For a computer programmer working in English, building a program that sorts email spam — using the power of artificial intelligence, you see — is straightforward enough. But doing it in Wolof — a language spoken in Senegal — is like re-inventing the wheel, because the program’s not available in the language (which is spoken by some 4.2 million people). And the scenario’s the same for programming in nearly all of the 300 most common languages on Earth, spoken by a population of almost 1.9 billion people.
But on Tuesday, Facebook just released its open-source machine learning program called fastText that has the potential to solve this problem. The part language library, part machine learning algorithm was made open source with 90 languages at the end of August last year. The updated version released brings the number of supported languages to 294. Along with the expansion, the team of researchers at Facebook’s Artificial Intelligence Research team in New York have optimized the method to run on extremely small operating systems, like a smartphone. This increases the reach of the program to the nearly 1.9 billion people whose native languages aren’t supported well.
“We hope that this will help people to easily be able to learn and play with machine learning,” Armand Joulin, a research scientist at Facebook Artificial Intelligence Research who developed the product, tells Inverse. “This release contributes to our on-going effort at FAIR to democratize machine learning.”
Typically, if you’re writing in a language that isn’t used all over the world, like English or Mandarin, building a machine learning algorithm to predict what hashtags you want to use, or automatically sort spam out of your email takes a lot of work. You have to build a library of words to train on and create a method to identify some of the meaning of words to determine the important elements in sorting the message as a whole. So programs that run in major languages are typically pretty well set, but languages like Wolof are left behind.

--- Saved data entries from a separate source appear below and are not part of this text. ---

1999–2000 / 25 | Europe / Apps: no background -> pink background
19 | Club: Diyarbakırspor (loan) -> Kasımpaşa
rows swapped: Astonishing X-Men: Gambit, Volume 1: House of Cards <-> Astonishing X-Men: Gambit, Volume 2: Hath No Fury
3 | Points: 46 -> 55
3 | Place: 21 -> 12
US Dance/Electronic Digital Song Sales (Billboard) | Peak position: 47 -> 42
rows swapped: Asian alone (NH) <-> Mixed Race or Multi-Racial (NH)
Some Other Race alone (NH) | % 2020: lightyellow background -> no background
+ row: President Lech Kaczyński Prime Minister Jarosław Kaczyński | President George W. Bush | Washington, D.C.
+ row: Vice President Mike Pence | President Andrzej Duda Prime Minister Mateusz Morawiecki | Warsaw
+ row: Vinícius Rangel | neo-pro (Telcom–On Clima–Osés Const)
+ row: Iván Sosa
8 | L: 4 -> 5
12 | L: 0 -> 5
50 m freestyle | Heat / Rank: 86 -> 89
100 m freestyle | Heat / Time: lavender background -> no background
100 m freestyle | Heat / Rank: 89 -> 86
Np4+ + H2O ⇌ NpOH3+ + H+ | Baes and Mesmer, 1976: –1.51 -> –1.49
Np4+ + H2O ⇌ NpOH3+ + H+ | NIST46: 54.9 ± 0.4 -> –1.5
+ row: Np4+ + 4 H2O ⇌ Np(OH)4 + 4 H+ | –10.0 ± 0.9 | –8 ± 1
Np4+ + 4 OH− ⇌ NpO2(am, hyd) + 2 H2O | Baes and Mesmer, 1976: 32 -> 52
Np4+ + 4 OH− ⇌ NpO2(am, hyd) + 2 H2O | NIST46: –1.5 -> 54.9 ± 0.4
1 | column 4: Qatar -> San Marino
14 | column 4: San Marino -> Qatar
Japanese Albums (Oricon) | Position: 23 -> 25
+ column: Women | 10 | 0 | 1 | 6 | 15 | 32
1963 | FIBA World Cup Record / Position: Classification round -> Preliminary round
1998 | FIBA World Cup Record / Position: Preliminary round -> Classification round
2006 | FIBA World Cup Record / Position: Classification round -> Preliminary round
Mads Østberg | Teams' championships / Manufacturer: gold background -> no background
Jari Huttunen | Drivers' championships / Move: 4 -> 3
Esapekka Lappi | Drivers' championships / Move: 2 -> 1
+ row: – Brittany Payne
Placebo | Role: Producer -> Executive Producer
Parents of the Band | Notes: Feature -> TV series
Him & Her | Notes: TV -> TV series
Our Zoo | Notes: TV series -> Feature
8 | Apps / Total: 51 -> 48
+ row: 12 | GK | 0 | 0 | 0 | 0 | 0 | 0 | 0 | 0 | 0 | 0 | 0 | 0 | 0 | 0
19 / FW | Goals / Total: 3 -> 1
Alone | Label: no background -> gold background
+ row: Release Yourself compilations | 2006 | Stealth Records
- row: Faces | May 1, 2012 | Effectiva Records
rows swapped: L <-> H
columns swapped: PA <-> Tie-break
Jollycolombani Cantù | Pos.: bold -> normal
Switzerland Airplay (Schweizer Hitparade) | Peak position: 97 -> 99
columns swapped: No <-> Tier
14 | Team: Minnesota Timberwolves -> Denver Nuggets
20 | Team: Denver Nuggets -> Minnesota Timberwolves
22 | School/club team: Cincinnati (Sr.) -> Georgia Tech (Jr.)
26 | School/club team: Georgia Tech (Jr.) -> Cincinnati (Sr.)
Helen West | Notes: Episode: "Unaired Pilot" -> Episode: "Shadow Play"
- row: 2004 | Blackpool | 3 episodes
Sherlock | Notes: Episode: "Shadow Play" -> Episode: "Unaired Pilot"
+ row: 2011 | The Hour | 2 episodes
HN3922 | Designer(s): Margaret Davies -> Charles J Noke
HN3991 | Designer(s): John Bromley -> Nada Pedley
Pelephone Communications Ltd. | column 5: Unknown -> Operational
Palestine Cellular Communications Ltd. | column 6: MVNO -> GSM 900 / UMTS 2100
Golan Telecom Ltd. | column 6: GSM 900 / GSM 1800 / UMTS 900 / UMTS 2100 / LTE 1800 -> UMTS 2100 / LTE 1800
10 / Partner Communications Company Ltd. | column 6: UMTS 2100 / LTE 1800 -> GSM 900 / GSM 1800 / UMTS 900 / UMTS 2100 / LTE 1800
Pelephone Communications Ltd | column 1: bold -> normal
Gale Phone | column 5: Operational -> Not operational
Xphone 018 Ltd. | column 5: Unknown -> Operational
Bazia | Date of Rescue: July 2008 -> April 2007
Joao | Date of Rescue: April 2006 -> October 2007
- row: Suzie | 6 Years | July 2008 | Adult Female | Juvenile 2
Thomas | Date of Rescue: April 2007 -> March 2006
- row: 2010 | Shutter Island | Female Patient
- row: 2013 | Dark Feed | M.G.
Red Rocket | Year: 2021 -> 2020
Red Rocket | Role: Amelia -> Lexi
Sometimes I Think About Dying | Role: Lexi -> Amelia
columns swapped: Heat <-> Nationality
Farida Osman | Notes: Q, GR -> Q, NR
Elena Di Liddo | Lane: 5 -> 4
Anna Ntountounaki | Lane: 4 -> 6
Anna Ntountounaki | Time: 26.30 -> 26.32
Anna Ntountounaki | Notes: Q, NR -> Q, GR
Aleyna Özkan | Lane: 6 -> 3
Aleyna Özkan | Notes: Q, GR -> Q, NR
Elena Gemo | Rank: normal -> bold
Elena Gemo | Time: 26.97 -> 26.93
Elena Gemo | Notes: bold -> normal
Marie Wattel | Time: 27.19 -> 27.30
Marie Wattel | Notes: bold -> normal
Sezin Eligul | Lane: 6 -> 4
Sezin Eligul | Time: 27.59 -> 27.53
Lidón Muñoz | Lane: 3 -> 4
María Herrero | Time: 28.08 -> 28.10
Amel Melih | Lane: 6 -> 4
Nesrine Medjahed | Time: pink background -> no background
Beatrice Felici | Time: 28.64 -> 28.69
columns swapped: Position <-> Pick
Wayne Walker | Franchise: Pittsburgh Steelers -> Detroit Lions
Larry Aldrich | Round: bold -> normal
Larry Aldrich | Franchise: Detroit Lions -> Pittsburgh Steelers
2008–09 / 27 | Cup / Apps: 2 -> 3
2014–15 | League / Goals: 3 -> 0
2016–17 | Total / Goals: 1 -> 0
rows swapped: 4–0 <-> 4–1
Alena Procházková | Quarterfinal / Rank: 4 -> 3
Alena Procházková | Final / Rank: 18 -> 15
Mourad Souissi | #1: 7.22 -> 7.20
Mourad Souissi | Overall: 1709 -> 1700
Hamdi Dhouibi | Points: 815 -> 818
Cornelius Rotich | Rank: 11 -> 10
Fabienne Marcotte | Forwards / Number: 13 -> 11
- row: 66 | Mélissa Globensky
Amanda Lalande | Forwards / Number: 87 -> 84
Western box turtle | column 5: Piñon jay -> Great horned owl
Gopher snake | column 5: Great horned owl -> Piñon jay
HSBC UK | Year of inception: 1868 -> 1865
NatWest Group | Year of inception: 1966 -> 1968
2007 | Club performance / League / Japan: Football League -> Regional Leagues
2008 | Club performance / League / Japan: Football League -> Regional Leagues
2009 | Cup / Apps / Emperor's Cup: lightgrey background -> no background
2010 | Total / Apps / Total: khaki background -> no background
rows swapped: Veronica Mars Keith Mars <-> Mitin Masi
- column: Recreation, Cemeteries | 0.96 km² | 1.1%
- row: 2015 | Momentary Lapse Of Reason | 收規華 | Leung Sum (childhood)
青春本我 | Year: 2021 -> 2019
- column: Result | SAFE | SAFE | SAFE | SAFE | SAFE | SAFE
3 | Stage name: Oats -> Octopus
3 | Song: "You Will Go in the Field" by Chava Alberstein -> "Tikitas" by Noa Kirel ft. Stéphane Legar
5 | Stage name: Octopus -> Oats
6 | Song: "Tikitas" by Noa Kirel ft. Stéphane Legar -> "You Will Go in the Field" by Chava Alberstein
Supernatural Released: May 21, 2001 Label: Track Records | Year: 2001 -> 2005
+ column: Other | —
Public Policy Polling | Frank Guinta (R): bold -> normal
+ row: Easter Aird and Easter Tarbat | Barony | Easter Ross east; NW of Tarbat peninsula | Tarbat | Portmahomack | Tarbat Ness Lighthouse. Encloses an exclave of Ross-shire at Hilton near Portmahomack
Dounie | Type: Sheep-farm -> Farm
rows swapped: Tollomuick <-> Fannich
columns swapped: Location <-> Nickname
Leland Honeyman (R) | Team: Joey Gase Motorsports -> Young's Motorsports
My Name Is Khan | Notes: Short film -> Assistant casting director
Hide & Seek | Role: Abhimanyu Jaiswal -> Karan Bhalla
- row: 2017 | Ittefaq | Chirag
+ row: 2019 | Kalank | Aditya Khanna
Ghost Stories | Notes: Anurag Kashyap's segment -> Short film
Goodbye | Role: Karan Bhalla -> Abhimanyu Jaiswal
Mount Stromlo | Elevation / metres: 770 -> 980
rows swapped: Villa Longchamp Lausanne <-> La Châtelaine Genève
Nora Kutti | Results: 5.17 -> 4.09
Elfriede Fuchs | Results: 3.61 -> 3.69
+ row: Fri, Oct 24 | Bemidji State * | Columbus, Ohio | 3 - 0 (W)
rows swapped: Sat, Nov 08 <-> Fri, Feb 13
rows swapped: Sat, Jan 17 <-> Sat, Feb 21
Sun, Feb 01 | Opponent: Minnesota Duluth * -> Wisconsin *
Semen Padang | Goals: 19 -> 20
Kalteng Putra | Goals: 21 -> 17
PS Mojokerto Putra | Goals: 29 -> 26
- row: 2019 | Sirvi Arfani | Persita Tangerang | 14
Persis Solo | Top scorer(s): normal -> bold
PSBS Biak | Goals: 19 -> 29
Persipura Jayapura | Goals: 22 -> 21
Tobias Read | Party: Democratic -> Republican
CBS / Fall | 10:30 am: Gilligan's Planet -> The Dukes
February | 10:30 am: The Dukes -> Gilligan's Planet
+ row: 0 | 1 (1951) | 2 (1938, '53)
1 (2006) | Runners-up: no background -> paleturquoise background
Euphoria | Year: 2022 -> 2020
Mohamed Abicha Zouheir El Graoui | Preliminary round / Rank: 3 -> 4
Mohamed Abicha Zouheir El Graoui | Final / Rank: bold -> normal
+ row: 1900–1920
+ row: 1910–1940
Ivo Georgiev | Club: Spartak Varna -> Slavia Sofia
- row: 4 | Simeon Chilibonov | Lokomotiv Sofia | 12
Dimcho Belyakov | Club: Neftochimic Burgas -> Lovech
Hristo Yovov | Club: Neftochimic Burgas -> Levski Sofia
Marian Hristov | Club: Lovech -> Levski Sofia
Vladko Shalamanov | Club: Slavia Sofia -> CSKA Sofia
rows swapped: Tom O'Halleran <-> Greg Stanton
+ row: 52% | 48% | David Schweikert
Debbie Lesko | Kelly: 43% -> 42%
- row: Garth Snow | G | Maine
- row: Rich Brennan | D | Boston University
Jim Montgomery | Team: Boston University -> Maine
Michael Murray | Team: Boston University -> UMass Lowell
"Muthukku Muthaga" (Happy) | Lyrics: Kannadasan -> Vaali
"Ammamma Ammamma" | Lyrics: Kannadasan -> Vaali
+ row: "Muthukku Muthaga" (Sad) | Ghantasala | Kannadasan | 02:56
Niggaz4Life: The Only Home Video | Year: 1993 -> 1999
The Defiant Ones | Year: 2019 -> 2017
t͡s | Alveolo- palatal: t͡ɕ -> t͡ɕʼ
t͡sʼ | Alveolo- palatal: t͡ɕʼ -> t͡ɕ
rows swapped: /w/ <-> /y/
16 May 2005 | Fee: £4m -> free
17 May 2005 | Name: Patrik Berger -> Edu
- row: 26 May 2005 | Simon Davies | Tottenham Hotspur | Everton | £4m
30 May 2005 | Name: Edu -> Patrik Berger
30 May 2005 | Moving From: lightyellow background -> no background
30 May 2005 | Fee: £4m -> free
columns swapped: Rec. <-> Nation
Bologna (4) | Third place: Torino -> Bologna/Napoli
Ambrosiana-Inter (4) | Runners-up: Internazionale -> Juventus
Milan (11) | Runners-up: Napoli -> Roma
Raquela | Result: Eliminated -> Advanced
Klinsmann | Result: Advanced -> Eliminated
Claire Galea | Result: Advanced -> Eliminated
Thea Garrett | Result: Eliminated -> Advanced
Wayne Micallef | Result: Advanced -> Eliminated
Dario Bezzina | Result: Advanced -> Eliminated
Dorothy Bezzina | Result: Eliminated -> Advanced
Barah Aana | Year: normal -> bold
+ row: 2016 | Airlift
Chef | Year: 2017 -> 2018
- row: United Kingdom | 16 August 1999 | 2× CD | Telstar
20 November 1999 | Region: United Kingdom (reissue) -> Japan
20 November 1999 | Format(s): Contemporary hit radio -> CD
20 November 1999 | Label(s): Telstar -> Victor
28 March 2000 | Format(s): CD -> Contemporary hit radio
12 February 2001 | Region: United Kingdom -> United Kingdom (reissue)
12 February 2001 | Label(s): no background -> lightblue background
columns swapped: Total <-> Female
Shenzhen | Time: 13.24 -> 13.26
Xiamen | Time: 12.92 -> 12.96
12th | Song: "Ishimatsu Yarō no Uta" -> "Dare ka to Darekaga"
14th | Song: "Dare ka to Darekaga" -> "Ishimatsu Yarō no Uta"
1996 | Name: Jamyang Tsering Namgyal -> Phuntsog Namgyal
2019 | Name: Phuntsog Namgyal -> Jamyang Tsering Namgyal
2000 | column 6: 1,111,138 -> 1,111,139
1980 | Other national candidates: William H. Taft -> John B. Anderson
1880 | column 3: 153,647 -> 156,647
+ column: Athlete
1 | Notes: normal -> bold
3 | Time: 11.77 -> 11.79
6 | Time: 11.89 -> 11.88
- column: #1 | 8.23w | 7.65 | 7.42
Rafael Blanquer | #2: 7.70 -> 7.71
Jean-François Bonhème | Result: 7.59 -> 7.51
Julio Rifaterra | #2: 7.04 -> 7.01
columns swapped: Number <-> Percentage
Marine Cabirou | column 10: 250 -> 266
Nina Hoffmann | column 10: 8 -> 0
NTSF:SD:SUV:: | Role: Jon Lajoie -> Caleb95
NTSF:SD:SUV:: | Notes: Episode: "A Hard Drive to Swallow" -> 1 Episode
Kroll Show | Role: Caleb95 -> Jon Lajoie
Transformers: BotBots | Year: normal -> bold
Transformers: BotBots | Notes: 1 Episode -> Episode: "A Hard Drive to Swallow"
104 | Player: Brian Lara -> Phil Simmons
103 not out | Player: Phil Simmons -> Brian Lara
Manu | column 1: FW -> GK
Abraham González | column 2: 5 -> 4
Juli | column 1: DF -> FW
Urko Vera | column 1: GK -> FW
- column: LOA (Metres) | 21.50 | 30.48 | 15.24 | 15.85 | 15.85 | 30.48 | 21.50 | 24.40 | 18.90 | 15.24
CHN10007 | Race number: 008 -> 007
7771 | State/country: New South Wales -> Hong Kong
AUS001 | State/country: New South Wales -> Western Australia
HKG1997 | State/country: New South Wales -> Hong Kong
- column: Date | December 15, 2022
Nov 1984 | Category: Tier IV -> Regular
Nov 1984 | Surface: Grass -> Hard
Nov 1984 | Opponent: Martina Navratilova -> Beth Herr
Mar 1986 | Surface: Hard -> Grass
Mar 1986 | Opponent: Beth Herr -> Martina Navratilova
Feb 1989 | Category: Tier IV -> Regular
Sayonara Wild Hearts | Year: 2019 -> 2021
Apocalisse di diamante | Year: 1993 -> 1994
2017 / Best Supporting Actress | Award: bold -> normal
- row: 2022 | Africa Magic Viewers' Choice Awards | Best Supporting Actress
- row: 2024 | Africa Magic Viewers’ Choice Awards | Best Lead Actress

Something like fastText makes the initial steps a lot easier by providing a library of words to use to train your algorithm to work in a specific language. On top of that, it uses a method of classifying words that can sort through half a million sentences in under a minute, according to the research blog post.
To do this, the method uses a technique called “bag-of words,” where it just counts how many times a work appears in a document. It also then counts how many times simple phrases appear in a document, both of which can happen very quickly. The program then learns to use certain words or phrases to sort or predict what you want to do, like counting “Viagra” in an email means it’s spam.
The key is that the program works so quickly, it can learn a lot about a large number of languages to be useful on a very short time scale. “More complex models, like neural networks, are often too slow to be trained at such a scale,” Joulin says.
Both the speed and the number of languages that can be used makes fastText accessible to researchers who don’t have the language resources available to programs that run in English. And decreasing the memory the method needs to run so researchers don’t need a supercomputer also helps equalize the playing field. Joulin says, “we release word representations for 294 different languages allowing people around the world to power their applications regardless of the language.”